Records drawn from a dataset
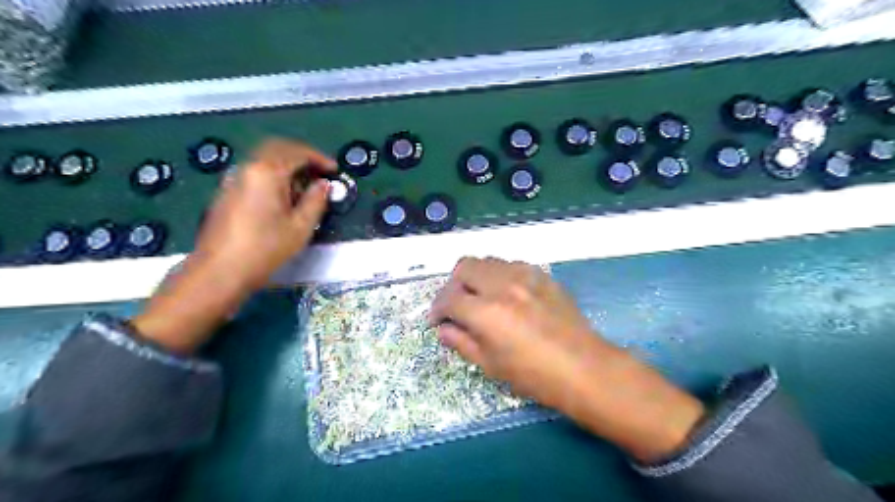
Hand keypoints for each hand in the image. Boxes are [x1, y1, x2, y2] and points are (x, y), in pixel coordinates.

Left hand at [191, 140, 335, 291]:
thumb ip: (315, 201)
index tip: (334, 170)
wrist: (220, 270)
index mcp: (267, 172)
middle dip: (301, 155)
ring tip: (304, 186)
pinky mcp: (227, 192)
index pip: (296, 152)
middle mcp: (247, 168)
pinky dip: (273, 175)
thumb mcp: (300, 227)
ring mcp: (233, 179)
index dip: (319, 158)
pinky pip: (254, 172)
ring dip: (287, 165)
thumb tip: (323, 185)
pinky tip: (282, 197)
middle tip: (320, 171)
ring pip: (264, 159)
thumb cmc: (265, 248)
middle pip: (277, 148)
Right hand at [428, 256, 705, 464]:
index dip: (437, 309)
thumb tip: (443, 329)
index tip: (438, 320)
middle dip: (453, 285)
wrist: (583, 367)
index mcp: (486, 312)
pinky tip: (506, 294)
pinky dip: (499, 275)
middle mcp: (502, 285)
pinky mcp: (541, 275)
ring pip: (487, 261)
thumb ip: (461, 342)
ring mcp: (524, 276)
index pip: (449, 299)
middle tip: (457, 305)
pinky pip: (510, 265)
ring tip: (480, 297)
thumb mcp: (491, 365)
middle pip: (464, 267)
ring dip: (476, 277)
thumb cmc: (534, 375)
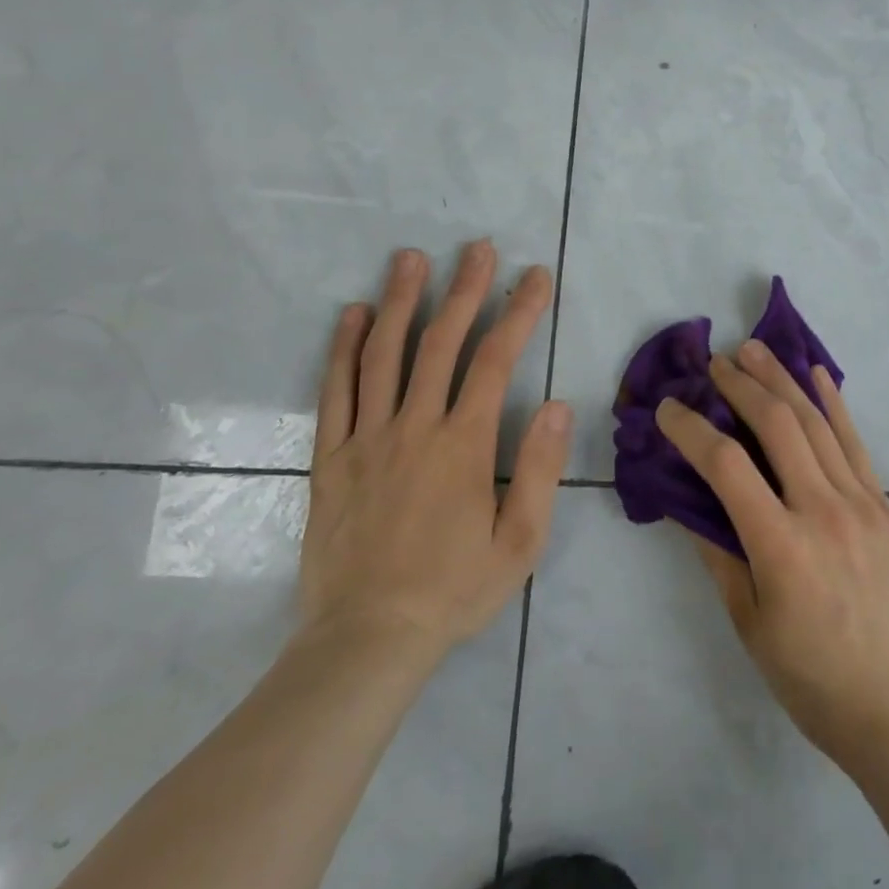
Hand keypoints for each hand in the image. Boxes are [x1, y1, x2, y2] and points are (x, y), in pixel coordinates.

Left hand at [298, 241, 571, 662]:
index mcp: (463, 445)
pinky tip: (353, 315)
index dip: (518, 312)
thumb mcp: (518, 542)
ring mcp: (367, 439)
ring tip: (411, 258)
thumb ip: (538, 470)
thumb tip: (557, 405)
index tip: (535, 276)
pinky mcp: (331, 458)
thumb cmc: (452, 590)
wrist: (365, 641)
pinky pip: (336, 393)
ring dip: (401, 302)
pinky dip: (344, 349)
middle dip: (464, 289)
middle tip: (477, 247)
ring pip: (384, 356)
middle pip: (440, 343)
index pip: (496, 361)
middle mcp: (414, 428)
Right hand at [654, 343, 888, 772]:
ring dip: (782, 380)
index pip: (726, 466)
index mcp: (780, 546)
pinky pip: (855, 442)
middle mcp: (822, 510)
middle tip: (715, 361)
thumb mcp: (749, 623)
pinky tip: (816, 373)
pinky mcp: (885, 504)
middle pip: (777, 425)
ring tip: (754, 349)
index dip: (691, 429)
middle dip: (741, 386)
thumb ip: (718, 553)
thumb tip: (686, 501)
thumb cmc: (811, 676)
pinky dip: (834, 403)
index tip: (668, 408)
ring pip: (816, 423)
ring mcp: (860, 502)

• **ACTIVITY**:
From the first line to the last, retype the entries above exactly, minus the pictures.

• **RESPONSE BELOW**:
Hand keypoints for each hand in the image. Boxes are [x1, y1, x2, y2] and points are (x, y), in pixel coordinates.

Left hand at [191, 140, 335, 291]:
thumb ip: (315, 201)
index tip: (334, 170)
wrist: (220, 270)
index mcp: (267, 172)
middle dip: (301, 155)
ring tip: (304, 186)
pinky mcp: (227, 192)
index pip: (296, 152)
middle mcp: (247, 168)
pinky dip: (273, 175)
thumb mcp: (300, 227)
ring mcp: (233, 179)
index dip: (319, 158)
pinky pip: (254, 172)
ring dip: (287, 165)
thumb tip: (323, 185)
pinky tip: (282, 197)
middle tip: (320, 171)
ring pip: (264, 159)
thumb cmc: (265, 248)
middle pip: (277, 148)
Right hand at [428, 256, 705, 464]:
index dip: (437, 309)
thumb tip: (443, 329)
index tip: (438, 320)
middle dip: (453, 285)
wrist: (583, 367)
index mcp: (486, 312)
pinky tip: (506, 294)
pinky dip: (499, 275)
middle mcp: (502, 285)
pinky mcp: (541, 275)
ring pip: (487, 261)
thumb ip: (461, 342)
ring mcp: (524, 276)
index pip: (449, 299)
middle tip: (457, 305)
pinky pip: (510, 265)
ring tip: (480, 297)
thumb mcp: (491, 365)
middle pip: (464, 267)
ring dip: (476, 277)
thumb cmc: (534, 375)
Hand keypoints for each hand in the image. Boxes are [x1, y1, x2, y2] and points are (x, y), in pixel coordinates.

Left hand at [298, 241, 571, 662]:
index mcp: (463, 445)
pinky tip: (353, 315)
index dip: (518, 312)
thumb mcp: (518, 542)
ring mcp: (367, 439)
ring tip: (411, 258)
thumb ip: (538, 470)
thumb tip: (557, 405)
index tip: (535, 276)
pinky mcp: (331, 458)
thumb cmc: (452, 590)
wrist: (365, 641)
pinky pip: (336, 393)
ring dip: (401, 302)
pinky dip: (344, 349)
middle dip: (464, 289)
middle tip: (477, 247)
ring pip: (384, 356)
middle pip: (440, 343)
index pip: (496, 361)
middle mcp: (414, 428)
Right hand at [654, 343, 888, 772]:
ring dip: (782, 380)
index pip: (726, 466)
index mcp: (780, 546)
pinky pip: (855, 442)
middle mcp: (822, 510)
middle tip: (715, 361)
thumb mcp: (749, 623)
pinky tip: (816, 373)
pinky mcp: (885, 504)
middle pip: (777, 425)
ring tip: (754, 349)
index dip: (691, 429)
middle dip: (741, 386)
thumb ip: (718, 553)
thumb tip: (686, 501)
thumb cmc: (811, 676)
pinky dip: (834, 403)
index tip: (668, 408)
ring pip: (816, 423)
ring mcp: (860, 502)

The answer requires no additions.